The one part of her essay that concerned me was her contention (which she made over and over) that students could just say anything, regardless of how dumb, and be accepted by the teacher. I find that very troubling (especially at my own school). What is the purpose of college if it is not to show students how to differentiate between bogus arguments and valid arguments? Her assertion that the boss will be upset if his or her time is wasted is legitimate. Why shouldn’t a college professor be just as upset by shallow, unprepared responses? Why can’t a college professor stop a student with a simple question: “Is there any point that you are really trying to make with these ramblings?” Or, as I asked a student recently “are you simply going to keep talking in hopes of stumbling upon a real idea as you go along?”

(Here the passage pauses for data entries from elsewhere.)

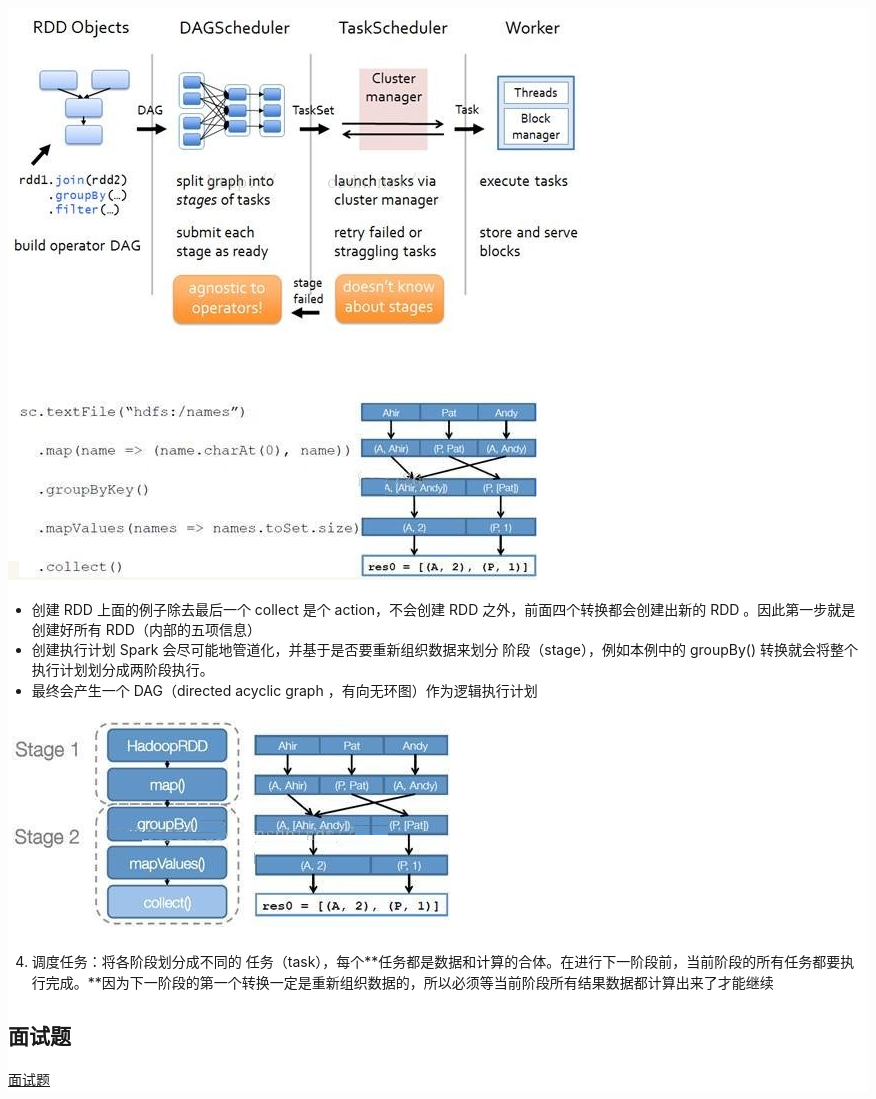 ![流程1](/images/posts/knowledge/spark/1.png)

![流程2](/images/posts/knowledge/spark/2.png)

- 创建 RDD 上面的例子除去最后一个   collect 是个 action，不会创建 RDD 之外，前面四个转换都会创建出新的 RDD 。因此第一步就是创建好所有 RDD（内部的五项信息）
- 创建执行计划 Spark 会尽可能地管道化，并基于是否要重新组织数据来划分 阶段（stage），例如本例中的 groupBy() 转换就会将整个执行计划划分成两阶段执行。
- 最终会产生一个 DAG（directed acyclic graph ，有向无环图）作为逻辑执行计划

![stage](/images/posts/knowledge/spark/stage.png)

4. 调度任务：将各阶段划分成不同的 任务（task），每个**任务都是数据和计算的合体。在进行下一阶段前，当前阶段的所有任务都要执行完成。**因为下一阶段的第一个转换一定是重新组织数据的，所以必须等当前阶段所有结果数据都计算出来了才能继续

## 面试题

[面试题](https://www.jianshu.com/p/7a8fca3838a4)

No one likes confrontation (especially in front of an entire class). No one enjoys making students feel uncomfortable. But, isn’t that a very essential part of our job? As college professors, have we simply become too accepting? And, if we have, are we doing the students a disfavor? Are we allowing our students to avoid doing any serious critical thinking if we accept every spoken thought? If a student says “the world is flat” (which, of course, was often said not too long ago) are we not harming that student’s development by not calling into question the statement as soon as it is made? And, won’t the student be more likely to have a better response the next time if it is obvious that the teacher is not going to allow faulty reasoning to slip through unchallenged?

What is the ultimate result of accepting bad reasoning or unprepared blathering?

I don’t believe the opinion editor actually meant to do this but I think she questioned the very core purpose of a college education. Our role is not to simply convey information to be memorized. Instead, we should be trying to develop a strong thinking process that will allow each student to reason things out for themselves throughout life.

To me, school should be about the development of ideas, the testing of those ideas, and the reshaping of those ideas as more is learned and the basis of the thinking process is challenged. None of that works, though, if the professor is unwilling to say “prove to me that there is a reasonable basis for your assertion or we are going to dismiss it until you can do better.”

I don’t give a participation grade but I have no problem if someone wants to give one. What I have a huge problem with is that we allow our students to get by in class with statements that don’t stand up to rigorous scrutiny. In fact, I think we do our students a major disservice if we don’t call them out for making statements in class that show a lack of preparation or a sloppiness of thinking.

Maybe we are just getting to be too nice.